What is needed
Exactly the lines from the one containing "DAO IPCI is" to the last line of the records, inclusive, are to be transcribed; include no others.

Provided entries
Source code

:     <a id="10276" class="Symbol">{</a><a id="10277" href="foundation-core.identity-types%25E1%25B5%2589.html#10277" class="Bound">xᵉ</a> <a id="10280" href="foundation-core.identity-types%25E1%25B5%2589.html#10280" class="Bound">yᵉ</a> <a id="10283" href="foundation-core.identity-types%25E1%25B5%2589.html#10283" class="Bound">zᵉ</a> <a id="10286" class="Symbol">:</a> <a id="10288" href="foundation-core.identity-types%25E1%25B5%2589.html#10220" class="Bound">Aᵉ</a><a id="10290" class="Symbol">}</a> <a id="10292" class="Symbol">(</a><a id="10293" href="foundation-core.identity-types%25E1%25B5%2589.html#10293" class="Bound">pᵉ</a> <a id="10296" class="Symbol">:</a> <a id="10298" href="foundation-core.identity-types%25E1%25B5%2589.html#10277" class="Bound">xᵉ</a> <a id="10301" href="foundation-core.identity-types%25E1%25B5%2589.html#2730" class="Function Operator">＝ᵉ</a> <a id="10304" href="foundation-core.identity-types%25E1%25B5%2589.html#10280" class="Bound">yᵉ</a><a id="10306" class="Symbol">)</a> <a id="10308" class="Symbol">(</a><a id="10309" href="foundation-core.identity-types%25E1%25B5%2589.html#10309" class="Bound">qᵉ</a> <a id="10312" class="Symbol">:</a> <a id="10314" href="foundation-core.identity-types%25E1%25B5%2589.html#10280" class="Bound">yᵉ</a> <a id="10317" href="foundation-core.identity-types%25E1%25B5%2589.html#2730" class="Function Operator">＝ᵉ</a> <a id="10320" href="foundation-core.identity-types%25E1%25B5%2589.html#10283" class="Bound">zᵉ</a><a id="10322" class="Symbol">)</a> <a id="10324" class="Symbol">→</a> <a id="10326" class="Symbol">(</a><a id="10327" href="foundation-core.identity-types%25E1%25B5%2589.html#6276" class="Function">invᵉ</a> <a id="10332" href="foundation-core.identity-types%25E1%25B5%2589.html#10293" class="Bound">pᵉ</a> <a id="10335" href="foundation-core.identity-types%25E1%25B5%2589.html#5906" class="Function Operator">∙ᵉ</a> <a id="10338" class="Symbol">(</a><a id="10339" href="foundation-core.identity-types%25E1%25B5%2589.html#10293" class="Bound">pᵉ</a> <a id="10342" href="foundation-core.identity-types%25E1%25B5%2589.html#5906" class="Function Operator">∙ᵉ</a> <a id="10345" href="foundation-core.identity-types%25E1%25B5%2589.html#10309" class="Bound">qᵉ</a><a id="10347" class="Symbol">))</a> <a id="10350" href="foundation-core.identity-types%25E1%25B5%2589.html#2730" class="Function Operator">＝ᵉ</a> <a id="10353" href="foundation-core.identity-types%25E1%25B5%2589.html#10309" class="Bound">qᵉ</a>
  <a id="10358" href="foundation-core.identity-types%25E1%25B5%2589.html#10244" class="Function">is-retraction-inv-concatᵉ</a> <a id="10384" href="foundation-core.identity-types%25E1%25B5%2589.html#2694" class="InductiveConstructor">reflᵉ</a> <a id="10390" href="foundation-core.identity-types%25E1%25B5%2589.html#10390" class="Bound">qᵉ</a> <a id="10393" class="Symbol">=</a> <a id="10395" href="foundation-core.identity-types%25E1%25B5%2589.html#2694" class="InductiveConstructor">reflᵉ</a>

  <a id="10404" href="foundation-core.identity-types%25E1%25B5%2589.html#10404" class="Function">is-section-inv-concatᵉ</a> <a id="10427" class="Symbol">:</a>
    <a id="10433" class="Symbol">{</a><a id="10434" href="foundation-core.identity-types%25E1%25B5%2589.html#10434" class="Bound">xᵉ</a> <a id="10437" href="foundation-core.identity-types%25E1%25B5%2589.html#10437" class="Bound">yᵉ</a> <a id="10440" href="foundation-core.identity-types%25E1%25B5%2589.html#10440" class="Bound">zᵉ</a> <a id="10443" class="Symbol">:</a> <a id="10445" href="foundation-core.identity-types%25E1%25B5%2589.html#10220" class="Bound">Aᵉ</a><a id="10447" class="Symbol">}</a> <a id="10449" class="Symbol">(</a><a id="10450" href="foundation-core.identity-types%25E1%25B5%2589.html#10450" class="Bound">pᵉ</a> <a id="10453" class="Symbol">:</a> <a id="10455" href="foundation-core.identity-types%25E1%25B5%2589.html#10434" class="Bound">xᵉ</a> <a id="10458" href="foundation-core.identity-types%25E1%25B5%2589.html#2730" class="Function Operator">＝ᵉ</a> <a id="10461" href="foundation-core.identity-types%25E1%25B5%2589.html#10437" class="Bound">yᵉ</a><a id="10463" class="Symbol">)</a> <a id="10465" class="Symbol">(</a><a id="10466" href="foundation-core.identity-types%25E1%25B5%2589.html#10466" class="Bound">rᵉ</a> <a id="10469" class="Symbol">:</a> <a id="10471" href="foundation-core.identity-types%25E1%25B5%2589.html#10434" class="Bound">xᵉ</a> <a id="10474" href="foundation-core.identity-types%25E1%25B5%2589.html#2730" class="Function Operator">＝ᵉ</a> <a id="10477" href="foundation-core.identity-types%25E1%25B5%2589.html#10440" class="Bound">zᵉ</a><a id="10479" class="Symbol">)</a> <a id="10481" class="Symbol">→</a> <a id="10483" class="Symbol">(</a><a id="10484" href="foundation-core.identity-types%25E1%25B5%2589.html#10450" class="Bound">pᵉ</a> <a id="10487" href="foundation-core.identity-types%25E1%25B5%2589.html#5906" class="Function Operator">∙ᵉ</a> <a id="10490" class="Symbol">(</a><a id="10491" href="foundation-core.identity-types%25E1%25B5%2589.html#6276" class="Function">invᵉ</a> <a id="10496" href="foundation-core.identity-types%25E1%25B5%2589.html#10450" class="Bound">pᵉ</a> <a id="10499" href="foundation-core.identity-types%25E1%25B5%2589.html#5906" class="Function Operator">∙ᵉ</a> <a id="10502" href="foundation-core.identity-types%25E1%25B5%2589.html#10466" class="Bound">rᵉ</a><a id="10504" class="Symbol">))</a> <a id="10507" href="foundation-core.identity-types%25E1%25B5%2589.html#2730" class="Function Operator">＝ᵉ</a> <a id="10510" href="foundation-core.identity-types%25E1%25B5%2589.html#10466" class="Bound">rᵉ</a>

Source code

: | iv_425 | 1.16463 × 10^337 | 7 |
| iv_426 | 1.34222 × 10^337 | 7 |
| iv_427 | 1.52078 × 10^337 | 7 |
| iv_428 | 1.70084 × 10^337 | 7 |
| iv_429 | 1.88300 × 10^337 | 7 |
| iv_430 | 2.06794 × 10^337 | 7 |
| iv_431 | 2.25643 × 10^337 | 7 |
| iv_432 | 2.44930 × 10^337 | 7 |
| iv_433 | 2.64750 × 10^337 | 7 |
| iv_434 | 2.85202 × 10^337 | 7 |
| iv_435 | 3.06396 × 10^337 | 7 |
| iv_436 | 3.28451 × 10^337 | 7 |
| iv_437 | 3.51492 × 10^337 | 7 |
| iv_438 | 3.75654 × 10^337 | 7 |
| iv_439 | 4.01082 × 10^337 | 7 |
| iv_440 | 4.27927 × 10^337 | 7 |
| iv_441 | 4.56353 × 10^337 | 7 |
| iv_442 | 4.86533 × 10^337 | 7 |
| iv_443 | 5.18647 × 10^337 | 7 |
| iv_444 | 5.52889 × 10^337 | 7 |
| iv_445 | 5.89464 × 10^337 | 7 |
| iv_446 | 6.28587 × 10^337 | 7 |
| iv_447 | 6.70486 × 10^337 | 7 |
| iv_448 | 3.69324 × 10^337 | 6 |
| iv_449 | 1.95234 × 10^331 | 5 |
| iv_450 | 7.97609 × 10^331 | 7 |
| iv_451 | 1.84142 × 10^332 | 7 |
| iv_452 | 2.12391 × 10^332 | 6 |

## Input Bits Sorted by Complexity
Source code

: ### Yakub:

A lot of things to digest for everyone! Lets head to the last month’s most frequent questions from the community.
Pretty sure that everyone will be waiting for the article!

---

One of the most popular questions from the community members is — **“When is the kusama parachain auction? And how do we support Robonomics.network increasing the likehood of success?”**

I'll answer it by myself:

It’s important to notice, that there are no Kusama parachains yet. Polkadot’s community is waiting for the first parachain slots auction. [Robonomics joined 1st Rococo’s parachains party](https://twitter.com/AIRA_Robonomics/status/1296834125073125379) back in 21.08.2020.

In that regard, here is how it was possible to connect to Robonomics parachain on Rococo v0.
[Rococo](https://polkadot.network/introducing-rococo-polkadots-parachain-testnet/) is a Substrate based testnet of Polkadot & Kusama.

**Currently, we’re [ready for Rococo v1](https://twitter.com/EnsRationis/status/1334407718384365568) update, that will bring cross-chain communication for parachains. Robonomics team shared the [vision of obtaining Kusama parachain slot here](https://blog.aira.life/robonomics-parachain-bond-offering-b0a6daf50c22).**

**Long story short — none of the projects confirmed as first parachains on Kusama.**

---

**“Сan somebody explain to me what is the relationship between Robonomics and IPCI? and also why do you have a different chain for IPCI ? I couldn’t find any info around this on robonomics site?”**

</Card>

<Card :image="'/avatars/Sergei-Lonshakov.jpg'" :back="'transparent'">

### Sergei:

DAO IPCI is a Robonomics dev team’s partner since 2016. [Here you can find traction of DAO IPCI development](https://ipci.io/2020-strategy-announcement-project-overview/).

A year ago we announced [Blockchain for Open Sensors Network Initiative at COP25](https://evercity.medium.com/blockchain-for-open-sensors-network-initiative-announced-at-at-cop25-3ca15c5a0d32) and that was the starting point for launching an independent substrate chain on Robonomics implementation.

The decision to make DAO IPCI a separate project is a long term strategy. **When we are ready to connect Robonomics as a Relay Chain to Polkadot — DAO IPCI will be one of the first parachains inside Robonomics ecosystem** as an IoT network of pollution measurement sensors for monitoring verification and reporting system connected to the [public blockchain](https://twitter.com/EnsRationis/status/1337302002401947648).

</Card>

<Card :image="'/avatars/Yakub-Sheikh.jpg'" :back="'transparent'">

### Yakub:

Output of the task
DAO IPCI is a Robonomics dev team’s partner since 2016. [Here you can find traction of DAO IPCI development](https://ipci.io/2020-strategy-announcement-project-overview/).

A year ago we announced [Blockchain for Open Sensors Network Initiative at COP25](https://evercity.medium.com/blockchain-for-open-sensors-network-initiative-announced-at-at-cop25-3ca15c5a0d32) and that was the starting point for launching an independent substrate chain on Robonomics implementation.

The decision to make DAO IPCI a separate project is a long term strategy. **When we are ready to connect Robonomics as a Relay Chain to Polkadot — DAO IPCI will be one of the first parachains inside Robonomics ecosystem** as an IoT network of pollution measurement sensors for monitoring verification and reporting system connected to the [public blockchain](https://twitter.com/EnsRationis/status/1337302002401947648).

</Card>

<Card :image="'/avatars/Yakub-Sheikh.jpg'" :back="'transparent'">

### Yakub:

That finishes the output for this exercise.